• **WHAT IS EXPECTED**: Please count the lines in these records that contain "пуска" and give only that count.

[Records from a collection]
***

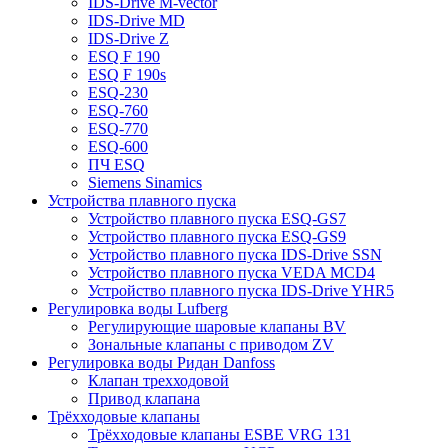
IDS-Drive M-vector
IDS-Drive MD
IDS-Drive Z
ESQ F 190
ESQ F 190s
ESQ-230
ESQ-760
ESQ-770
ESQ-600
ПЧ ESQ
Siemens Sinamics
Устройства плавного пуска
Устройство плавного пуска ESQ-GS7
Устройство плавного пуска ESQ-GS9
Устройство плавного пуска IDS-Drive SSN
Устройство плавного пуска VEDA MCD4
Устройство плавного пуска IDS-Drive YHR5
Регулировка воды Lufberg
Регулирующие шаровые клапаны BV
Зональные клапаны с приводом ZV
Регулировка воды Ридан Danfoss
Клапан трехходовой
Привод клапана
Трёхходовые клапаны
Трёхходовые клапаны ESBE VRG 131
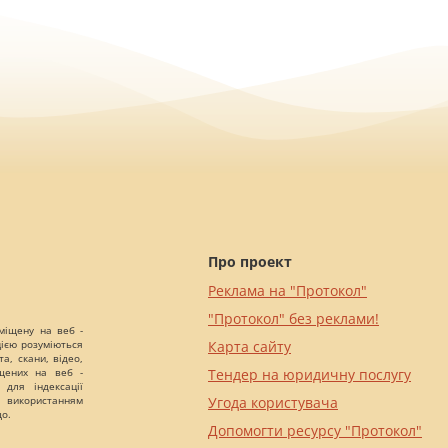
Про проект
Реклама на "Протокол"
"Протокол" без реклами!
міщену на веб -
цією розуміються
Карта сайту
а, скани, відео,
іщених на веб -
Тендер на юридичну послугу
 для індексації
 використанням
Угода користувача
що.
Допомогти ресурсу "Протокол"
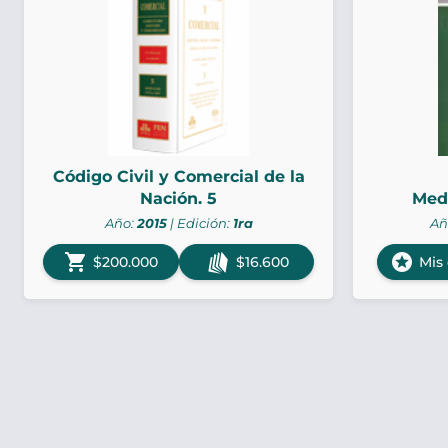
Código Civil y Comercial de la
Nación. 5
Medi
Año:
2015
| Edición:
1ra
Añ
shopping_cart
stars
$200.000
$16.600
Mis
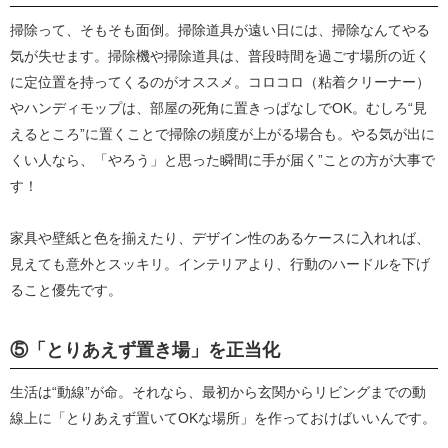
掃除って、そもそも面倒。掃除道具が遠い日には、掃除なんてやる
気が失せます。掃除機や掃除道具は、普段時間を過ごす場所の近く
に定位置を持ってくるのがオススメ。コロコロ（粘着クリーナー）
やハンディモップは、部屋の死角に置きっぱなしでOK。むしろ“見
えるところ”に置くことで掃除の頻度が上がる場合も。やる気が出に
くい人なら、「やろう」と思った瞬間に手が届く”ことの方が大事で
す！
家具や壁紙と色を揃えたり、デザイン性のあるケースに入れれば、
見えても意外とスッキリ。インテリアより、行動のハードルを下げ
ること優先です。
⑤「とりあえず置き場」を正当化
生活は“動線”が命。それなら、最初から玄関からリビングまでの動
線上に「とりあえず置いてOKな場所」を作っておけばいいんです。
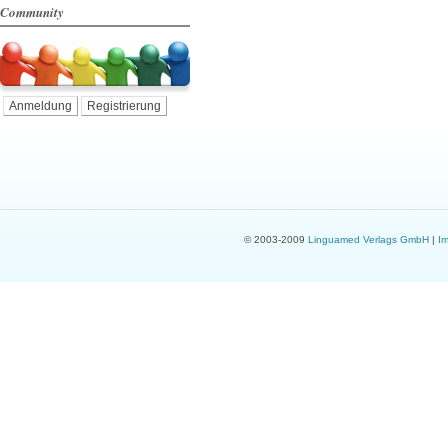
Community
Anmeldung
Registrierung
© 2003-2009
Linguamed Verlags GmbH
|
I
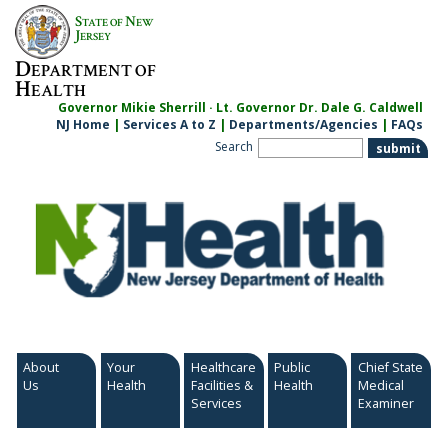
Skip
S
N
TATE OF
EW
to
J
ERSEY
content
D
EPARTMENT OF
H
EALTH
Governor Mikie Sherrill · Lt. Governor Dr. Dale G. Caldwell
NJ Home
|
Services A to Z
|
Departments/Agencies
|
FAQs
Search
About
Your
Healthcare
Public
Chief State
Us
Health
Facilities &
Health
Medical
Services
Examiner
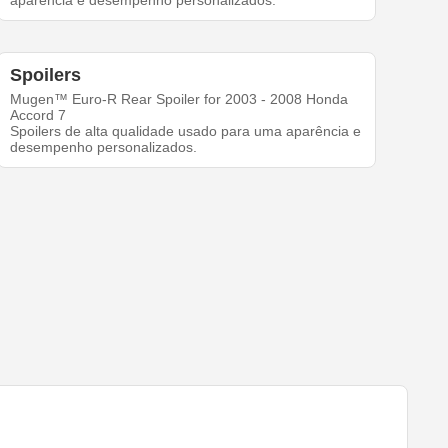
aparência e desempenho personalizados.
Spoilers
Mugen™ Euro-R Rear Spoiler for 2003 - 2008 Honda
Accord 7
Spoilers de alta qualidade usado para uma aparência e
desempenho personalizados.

***

• **EXERCISE RESPONSE**: 6